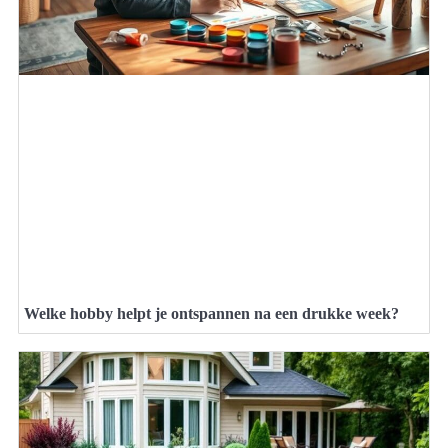
Welke hobby helpt je ontspannen na een drukke week?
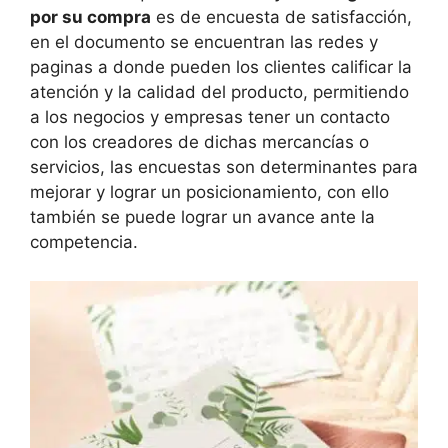
por su compra
es de encuesta de satisfacción,
en el documento se encuentran las redes y
paginas a donde pueden los clientes calificar la
atención y la calidad del producto, permitiendo
a los negocios y empresas tener un contacto
con los creadores de dichas mercancías o
servicios, las encuestas son determinantes para
mejorar y lograr un posicionamiento, con ello
también se puede lograr un avance ante la
competencia.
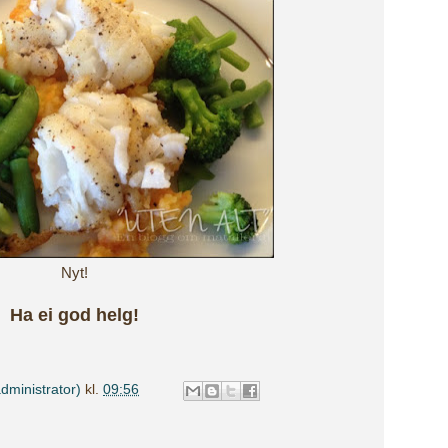
Nyt!
Ha ei god helg!
dministrator)
kl.
09:56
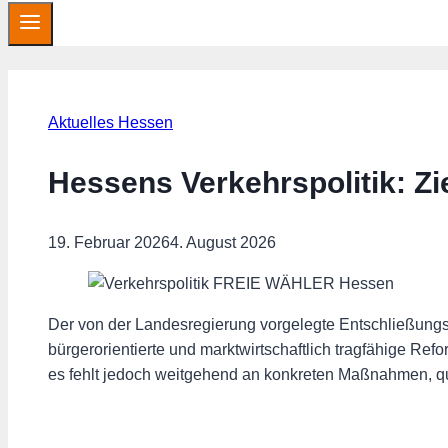
Aktuelles Hessen
Hessens Verkehrspolitik: Zi
19. Februar 2026
4. August 2026
Der von der Landesregierung vorgelegte Entschließungsa
bürgerorientierte und marktwirtschaftlich tragfähige Ref
es fehlt jedoch weitgehend an konkreten Maßnahmen, quan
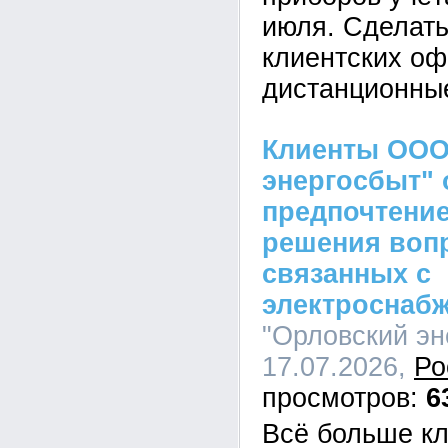
июля. Сделать
клиентских оф
дистанционны
Клиенты ООО
энергосбыт" 
предпочтение
решения воп
связанных с
электроснаб
"Орловский эн
17.07.2026,
Ро
6
Всё больше к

* **TASK DETAILS**
Would you return all lines from the preceding listing that contain the word "lograr"?

* **WRITTEN REPLY**
mejorar y lograr un posicionamiento, con ello
también se puede lograr un avance ante la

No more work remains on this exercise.